Besides voter initiatives and legislation, is anyone pursuing even the idea of state pharmacy boards licensing such treatments — or any treatments for anything, for that matter? Having state pharmacy boards decide such matters is usually bypassed in favor of FDA, although it was bandied about in the case of mifepristone.
^THIS. There was never an enumerated power for the 'Fed' to be doing this (Food and Drug) regulation.
Let's just say I'm skeptical of any drugs the government might want to give soldiers. I'm also skeptical of any drugs the government doesn't want to give soldiers.
I'd agree the research seems promising, but if memory serves MDMA floods the brain with serotonin and also last I checked there are other ways of achieving that effect that perhaps have lesser side effects. It seems pretty obvious that any drug that floods the brain with serotonin is probably going to have some effect on a mood disorder, which coincidentally is why a whole host of people with disorders self medicate with a wide variety of illegal narcotics...including MDMA.
Jesus, even Dan Crenshaw is in on this. Let's let people decide for themselves what they want to take and leave government out of it. Are we sovereign citizens or do we belong to The State?
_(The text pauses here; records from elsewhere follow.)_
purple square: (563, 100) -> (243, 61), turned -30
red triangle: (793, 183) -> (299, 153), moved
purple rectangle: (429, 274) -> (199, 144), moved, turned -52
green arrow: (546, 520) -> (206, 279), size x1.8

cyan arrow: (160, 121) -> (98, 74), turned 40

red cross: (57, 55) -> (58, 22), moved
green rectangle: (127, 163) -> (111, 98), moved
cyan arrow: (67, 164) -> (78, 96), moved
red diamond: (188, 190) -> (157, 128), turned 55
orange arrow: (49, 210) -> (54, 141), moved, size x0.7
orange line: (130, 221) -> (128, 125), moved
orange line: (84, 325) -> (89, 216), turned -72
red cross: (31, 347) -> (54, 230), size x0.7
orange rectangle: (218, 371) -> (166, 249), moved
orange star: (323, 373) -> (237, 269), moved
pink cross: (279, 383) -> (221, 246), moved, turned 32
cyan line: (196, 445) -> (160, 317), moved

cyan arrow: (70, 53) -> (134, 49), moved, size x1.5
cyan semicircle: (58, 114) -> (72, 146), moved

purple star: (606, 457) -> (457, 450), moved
This leads to a question I’ve long had: If the USA, or any country, had a libertarian enough president, would you want them to order FDA or the equivalent agency in their country to lie if necessary to say that all drugs, medical devices, food additives, etc. were safe and effective, as required by statute for their licensure? Or do you think too many people rely on getting an honest opinion from their government agencies as to the products in commerce in their respective country? If truth conflicted with liberty, would you side with truth or liberty?
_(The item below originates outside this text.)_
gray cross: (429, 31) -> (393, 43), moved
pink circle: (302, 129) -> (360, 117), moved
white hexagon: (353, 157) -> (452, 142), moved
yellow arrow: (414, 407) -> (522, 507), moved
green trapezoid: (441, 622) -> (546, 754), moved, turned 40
I’d side with liberty and cynically declare all products safe and effective, and let people find the real answer without government help or hindrance. (This assumes that we didn’t have the horses to get legislation change, but only executive orders.) As in the movie of Bonfire of the Vanities, if the truth won't set you free, then lie. I've already done it as a juror in a federal narcotics case, and it felt really good! Lying to people in their face and knowing they know it but that there's nothing they can do about it is exhilarating.
Man, it's like they don't even like to party.
I thought you were cool, FDA. I thought you were cool.
Bet they don't even have any glowsticks.
Don’t get me started on the FDA, but if they won’t approve something, it’s likely that one of their better funded stakeholders doesn’t like it, or has another drug they don’t want competing with.